The law requires public defender, after being assigned to a case, to access court documents and evidence to acquire full knowledge of the case; to engage with the defendant at least once to obtain the facts, or, if necessary, survey the crime scene and relevant places to gather evidence in the defendant’s interest; to appear in court, conduct examination and submit preparatory pleading; to petition the court to investigate evidence and conduct examination; and to dutifully draft a court paper in the defender’s defense. However, the High Court citied Article 31-2 of the Code of Criminal Procedure to justify the use of a public defender for such case, stating that the defendant’s lawyer was repeatedly absent without leave on scheduled trial days, prompting the need to assign a public defender, so as to ensure the defendant’s rights. In fact, Article 31 only requires the use of public defender in the event that the defendant was not represented by a lawyer of his own choosing and that the said lawyer failed to appear in court as scheduled, neither of which actually occurred. Also, as it is common with the current practice that the public defender be matched with certain judge, the defendant has reasons to suspect that the public defender might be working in collusion with the judge. Article 14-3(d) of the ICCPR and General Comments No. 32 of the UN Human Rights Committee specifies that the defendant be assigned legal assistance “…in any case where the interest of justice so require…”. However, such interest never occurred. The High Court’s decision to replace the defendant’s lawyer with a public defender is indeed questionable.

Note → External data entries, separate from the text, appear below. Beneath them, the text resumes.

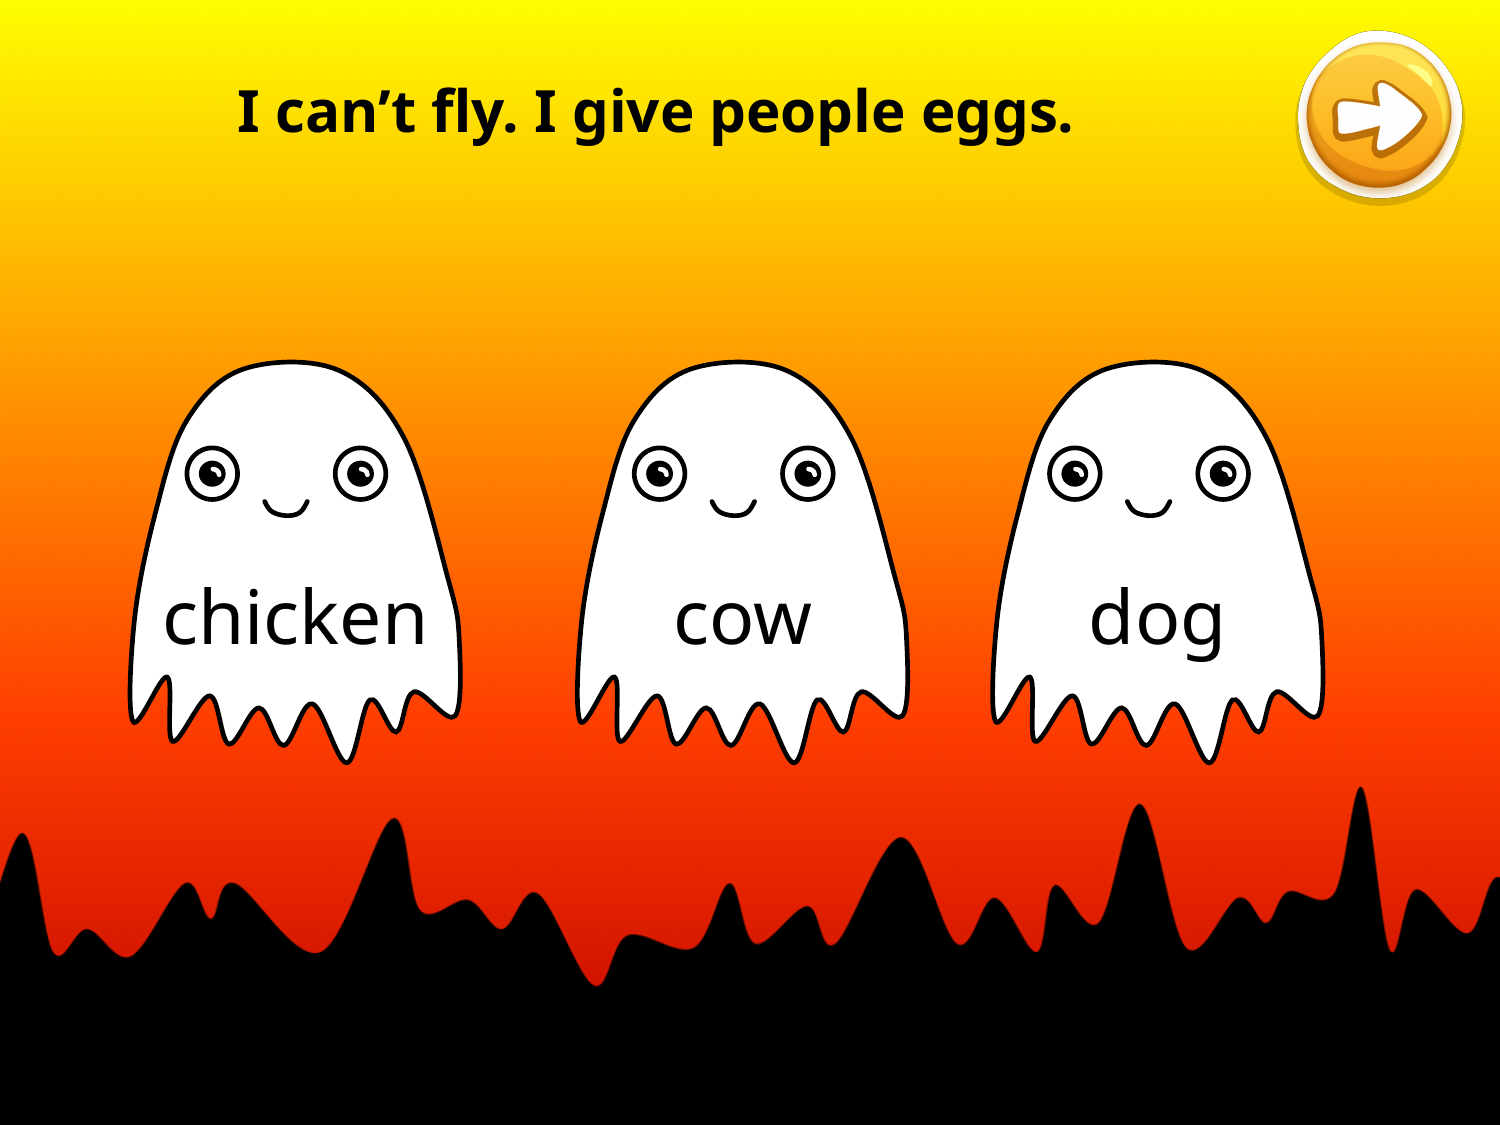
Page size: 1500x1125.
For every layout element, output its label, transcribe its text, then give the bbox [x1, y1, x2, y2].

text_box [992, 361, 1323, 763]
picture [0, 0, 1500, 1125]
text_box I can’t fly. I give people eggs. [79, 66, 1249, 152]
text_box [130, 361, 461, 763]
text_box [577, 361, 908, 763]
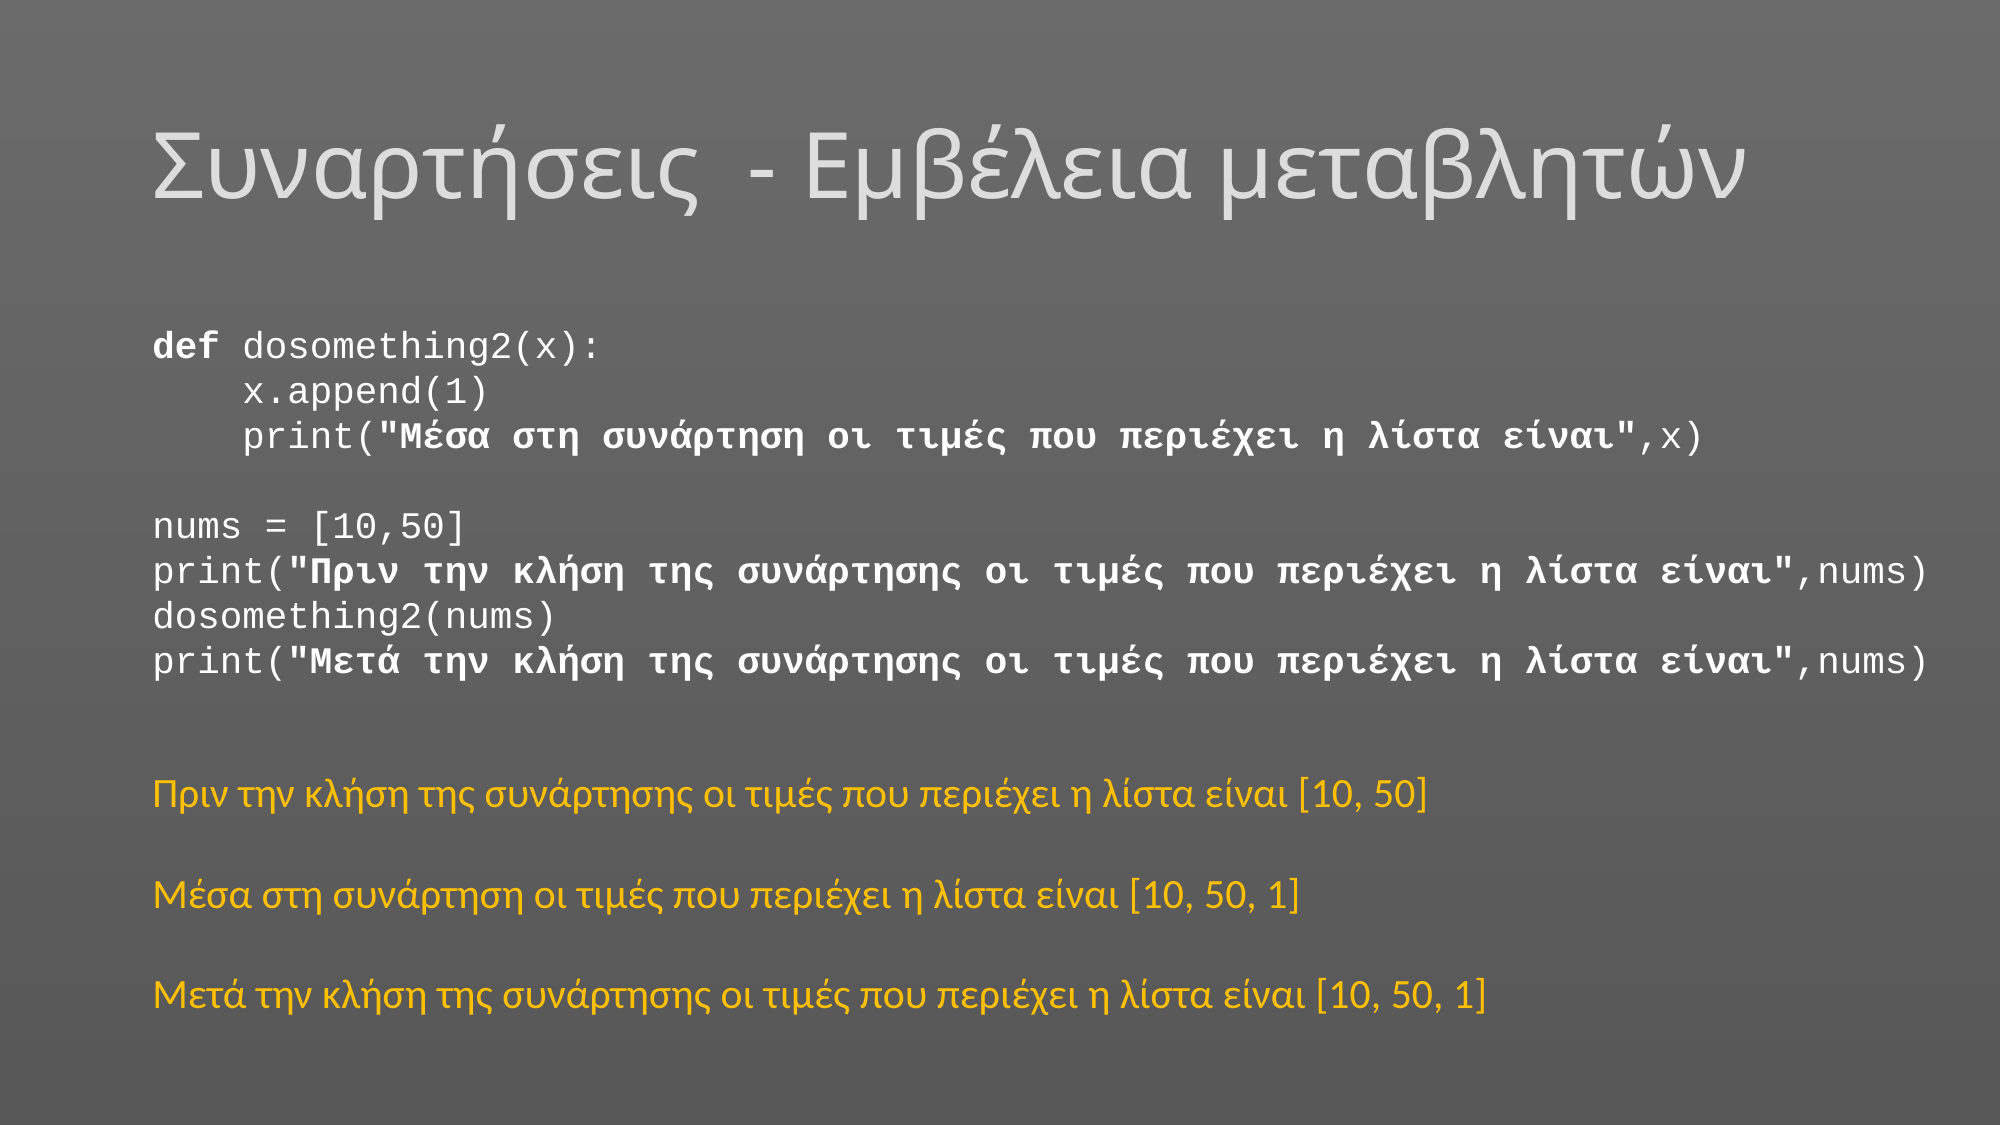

The CY’s investigation found that Taiwan High Court’s action violated Article 16 of the Constitution protecting the basic right to litigation, Article 14 of the ICCPR and contradicted Article 31-2 of the Code of Criminal Procedure and Article-6-3(c) of the substantive statements of the European Convention on Human Rights, and concluded that improvements need to be made to the existing public defender system. The CY’s concluding findings and recommendations were issued to the Judicial Yuan for its reference and improvement.